For the analysis of the convergence of the suggested MDHMM training method mostly the same guidelines are valid as for the segmental K-means [Juang and Rabiner, 1990]. The difference between the segmental K-means and segmental SOM is the same as between the normal K-means [MacQueen, 1967] and the normal batch SOM [Kohonen, 1995] as analyzed in [Luttrell, 1990], for example. If the SOM neighborhood size is small enough to ensure the increase of the likelihood of the model in the parameter adaptation steps the direction of the convergence can be expected to be close to that in the segmental K-means. However, in this HMM training experiments the neighborhood radius of the segmental SOM is gradually decreased to zero and after that only the parameters of the best matching mixture is adapted with steps identical to the segmental K-means.
The models trained by SOM are not optimized to discriminate between different models. LVQ is used for that purpose to optimize the classification boundaries for the areas in the observation sequences, in which the models behave inappropriately, by tuning the density functions (see Section 3.3).

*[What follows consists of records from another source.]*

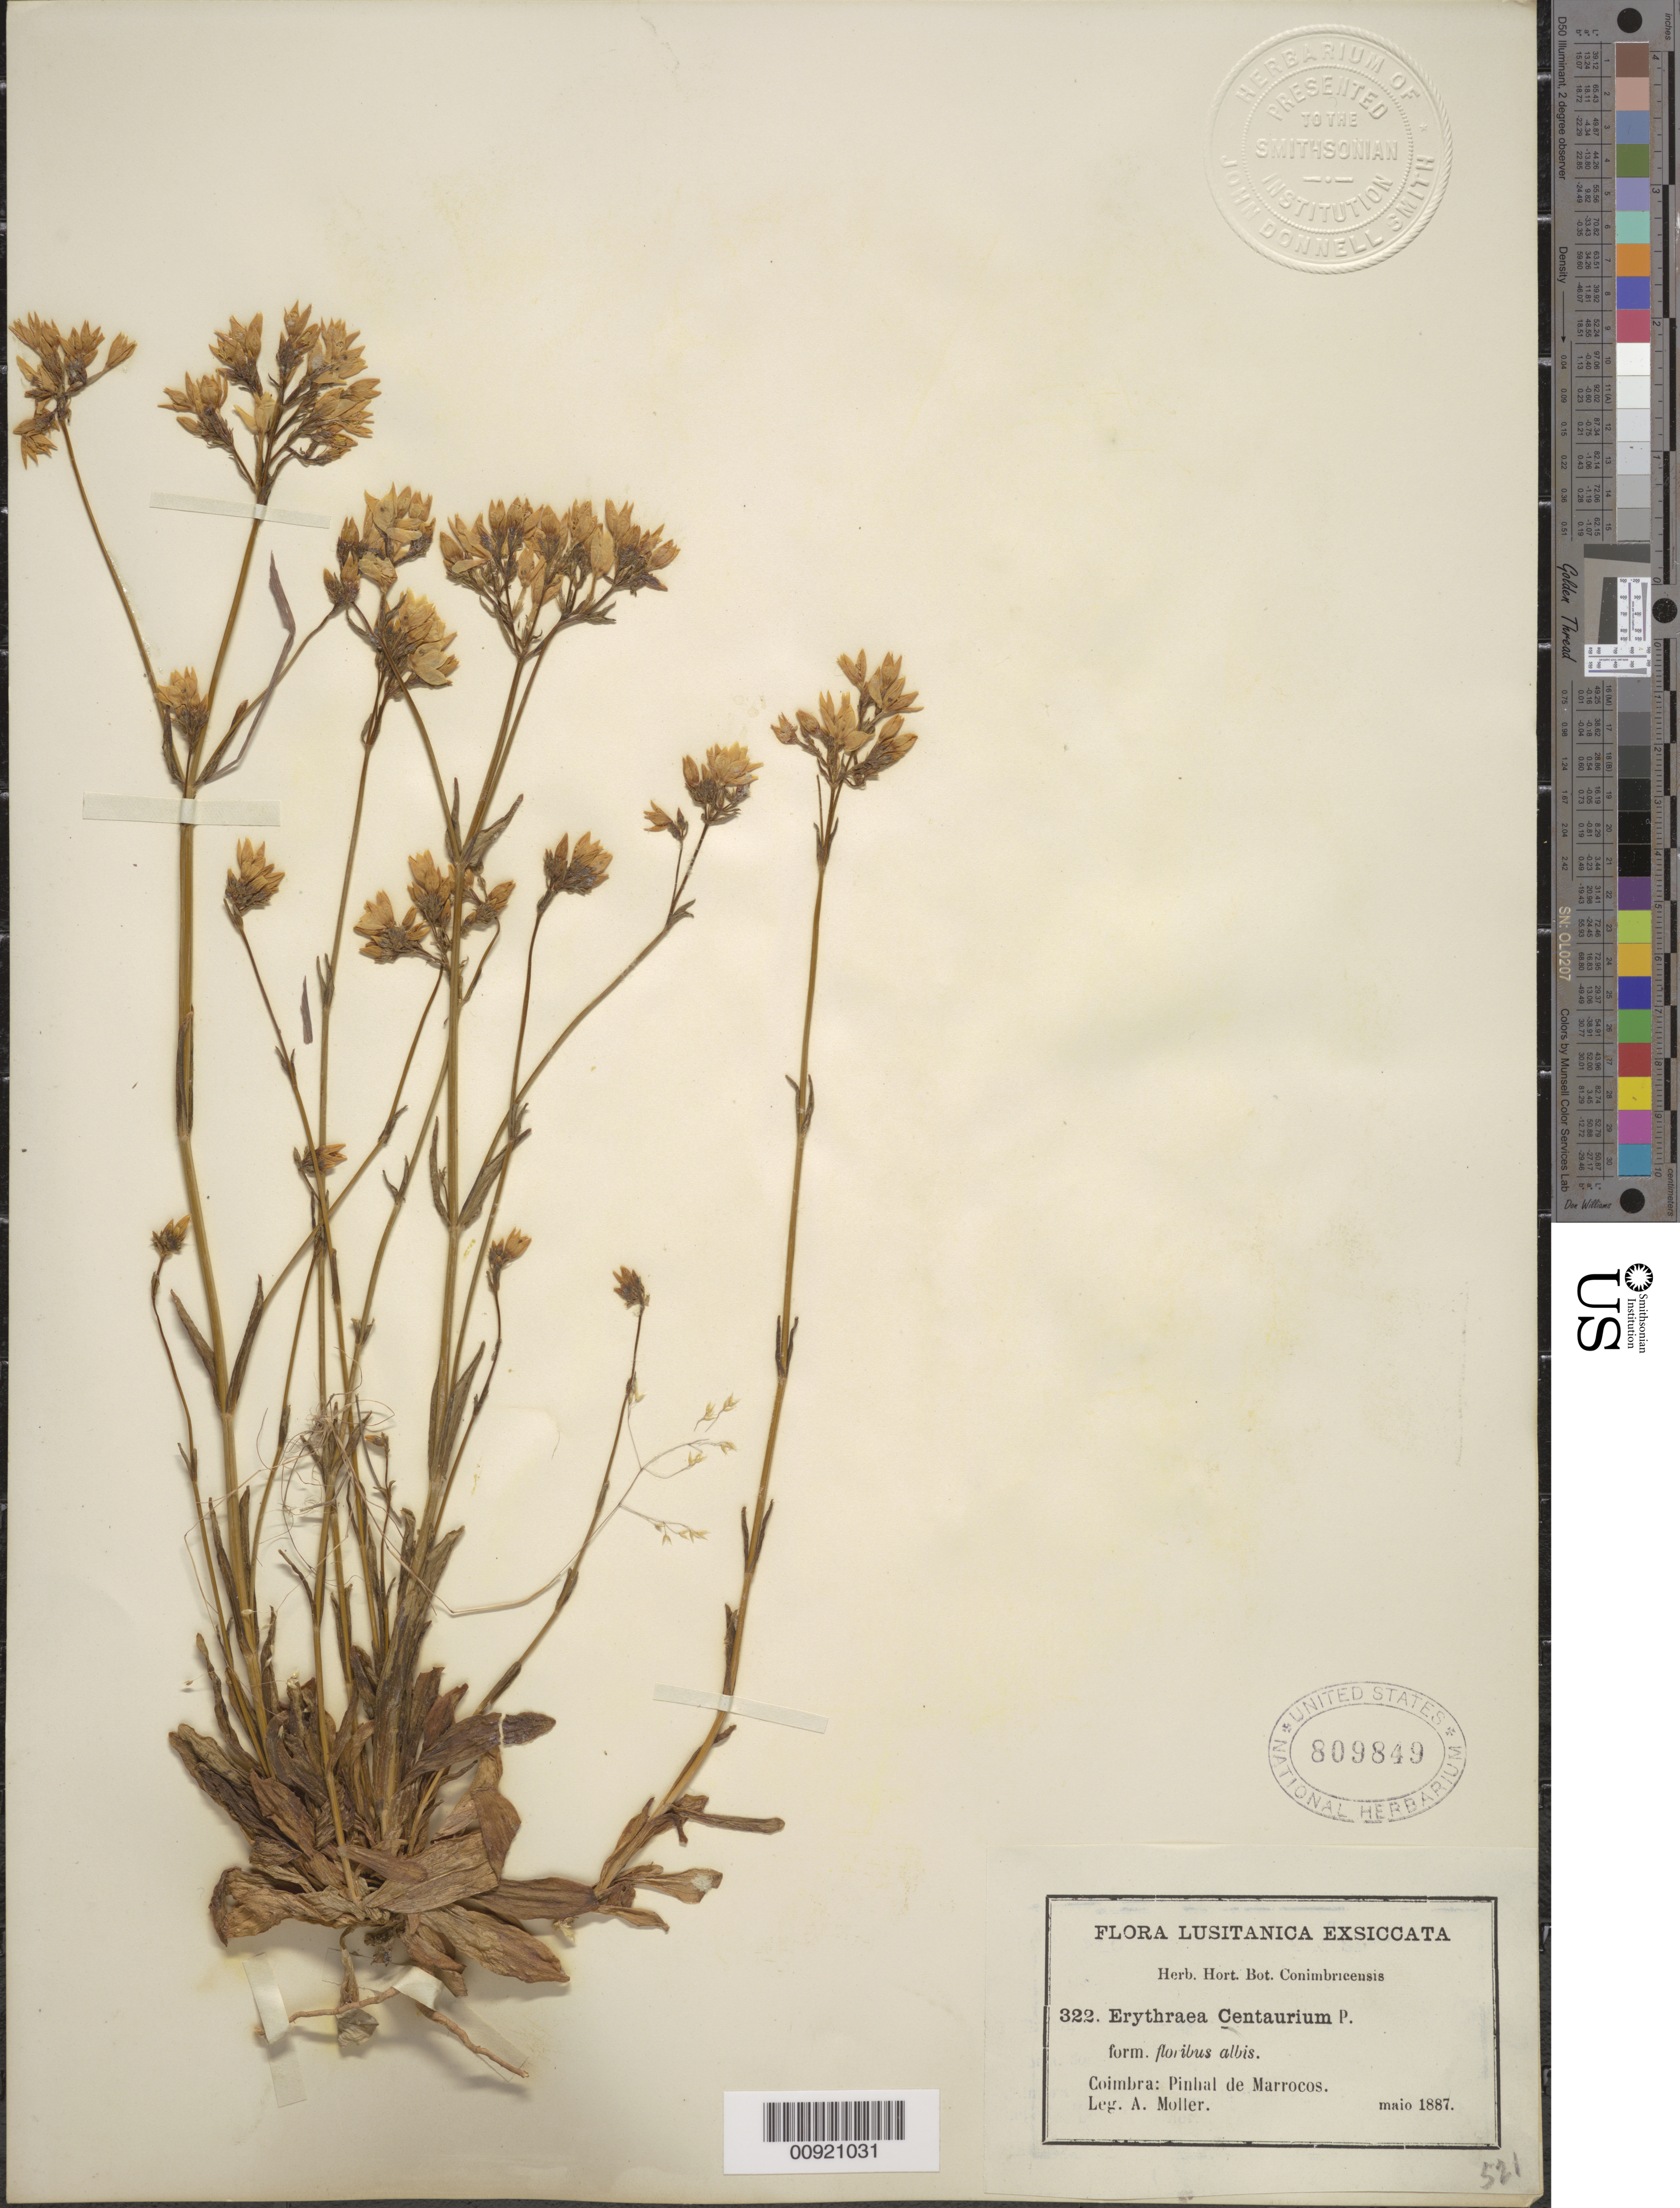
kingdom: Plantae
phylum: Tracheophyta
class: Magnoliopsida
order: Gentianales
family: Gentianaceae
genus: Erythraea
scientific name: Erythraea centaurium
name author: (L.) Borkh.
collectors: A. Moller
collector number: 521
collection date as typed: May 1887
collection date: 1887-05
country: Portugal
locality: Coimbra: Pinhal de Marrocos.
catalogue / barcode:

Like the SOM training with zero neighborhood, also the LVQ training forces the codebook to fold and loose its smoothness. The large-scale structure of the codebook is not, however, entirely broken preserving still some potential for smoothing and density approximations. Figure 4 illustrates the breaking of the codebook structure by the zero neighborhood training. The figure shows the values of the mixture Gaussians of a codebook organized into a 14x10 SOM grid for one randomly selected input vector.